The “frontier science” of homeopathy?

If there’s one type of so-called “complementary and alternative medicine” that I’ve always been very up front about, it’s that I consider homeopathy to be the ultimate in pseudoscientific twaddle when it comes to CAM. The reasons should be obvious to anyone with a background in basic science. After all, homeopathy is nothing more than the most magical of magical thinking writ so large that it’s a wonder than anyone can believe it.

Think about it. What are the two main principles of homeopathy? The first is “like cures like,” which postulates on the basis of the prescientific observations of an 18th century German named Samuel Christian Hahnemann. In reality, this principle is nothing more than sympathetic magic at its root, resembling strongly Frazer’s Law of Similarity, which is one of the implicit principles of magic. There’s no scientific support for this principle. Even more ridiculous is the law of infinitesimals, which is in essence the claim that the serial dilution of homeopathic remedies with succussion (shaking) somehow makes the remedy more potent. This was a tenuous claim even more than 200 years ago, but when Avagadro’s discovery made it abundantly clear that homeopathy is pseudoscience by permitting a simple calculation that demonstrated that typical homeopathic dilutions of 30C (thirty serial one hundred-fold dilutions) are highly unlikely to have a single molecule of the compound left in them. Of course, that hasn’t stopped homeopaths from going through all sorts of contortions of logic and science to try to claim that homeopathy is anything more than water and that the benefits claimed for homeopathy are anything more than placebo. They’ve claimed that not only does water have memory but that the memory persists long enough and is somehow able to transmit the healing power of the remedy to the human body, biology be damned, sometimes abusing quantum theory most hilariously along the way.

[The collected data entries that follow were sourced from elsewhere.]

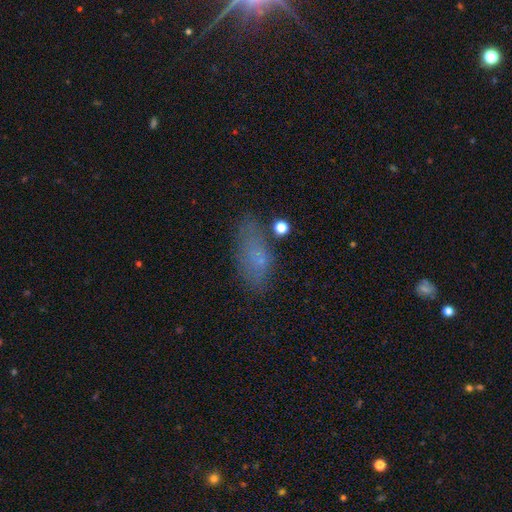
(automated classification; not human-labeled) A smooth galaxy with no disk features (65%) that is in between round and cigar-shaped (82%). Merging: none (67%).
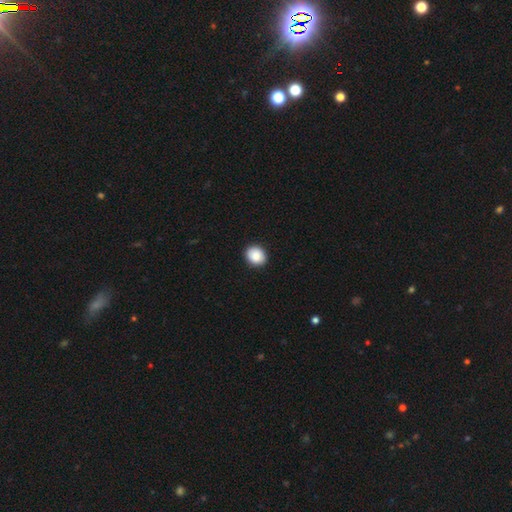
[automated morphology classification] Smooth or featured: smooth — 89% (star or artifact — 8%)
How rounded: round — 68% (in between — 31%)
Merging: none — 91% (minor disturbance — 6%)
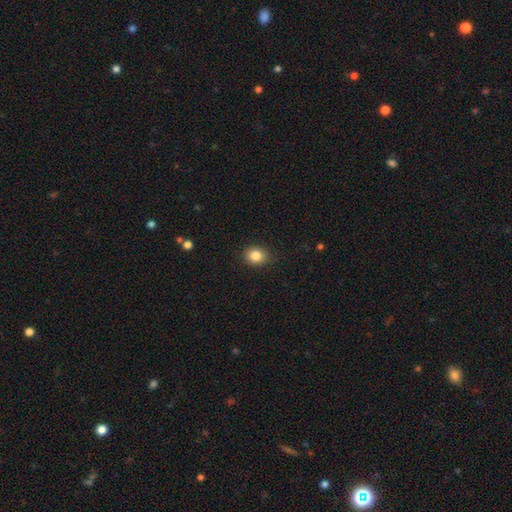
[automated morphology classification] This is clearly a smooth galaxy (85%). How rounded: possibly round (56%). Merging: clearly none (86%).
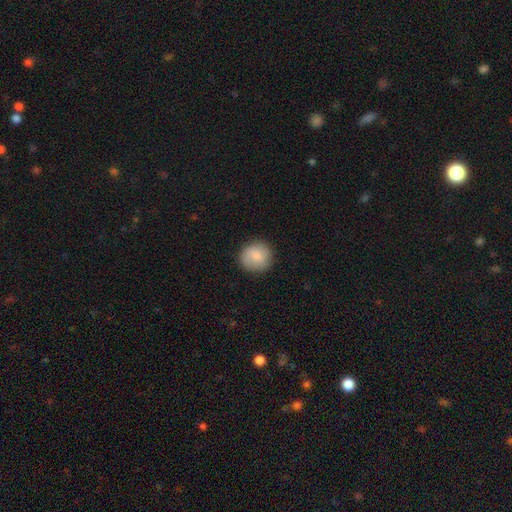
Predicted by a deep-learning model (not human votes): The model was most divided on "smooth or featured": smooth: 79%, featured or disk: 14%, star or artifact: 7%. More confident: how rounded — round (92%); merging — none (87%).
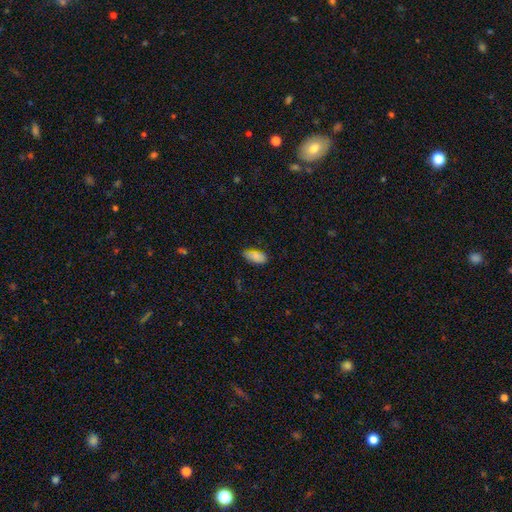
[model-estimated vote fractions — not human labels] Smooth or featured: smooth — 83% (star or artifact — 10%)
How rounded: in between — 89% (cigar-shaped — 9%)
Merging: none — 66% (minor disturbance — 27%)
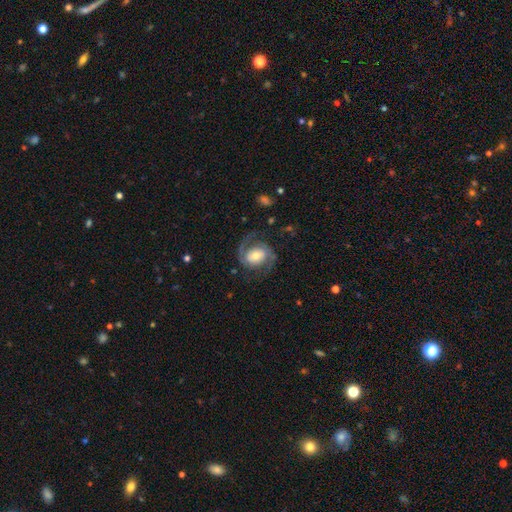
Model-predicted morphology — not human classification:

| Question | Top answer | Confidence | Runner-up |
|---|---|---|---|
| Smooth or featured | featured or disk | 84% | smooth (10%) |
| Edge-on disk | no | 98% | yes (2%) |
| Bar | no | 49% | weak (35%) |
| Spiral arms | yes | 96% | no (4%) |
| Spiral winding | medium | 54% | tight (24%) |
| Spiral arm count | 2 | 91% | can't tell (3%) |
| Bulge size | moderate | 52% | small (26%) |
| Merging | none | 74% | minor disturbance (14%) |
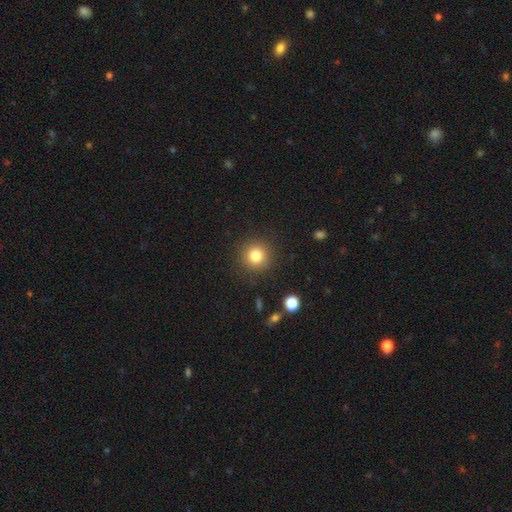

Recently, I’ve come across homeopathy apologists claiming that homeopathy should be considered “frontier science.”

It starts out with a healthy dose of persecution complex:

Much to the dismay of many people cured by homeopathy around the world, a recent wave of strong opinion held by a very few asserts that homeopathy is not scientific, or, at the very least, is “bad science”. Unfortunately those writing blogs claiming that Homeopathy is bad science have a very closed view of what science truly is and what the future of science may look like. Much of their postulating is borne out of fear. Fear of what they do not understand, and fear of a perceived threat to the scientific status quo from which they derive security. Hence, they vehemently attack a form of health care that has profoundly helped thousands of people all over the world.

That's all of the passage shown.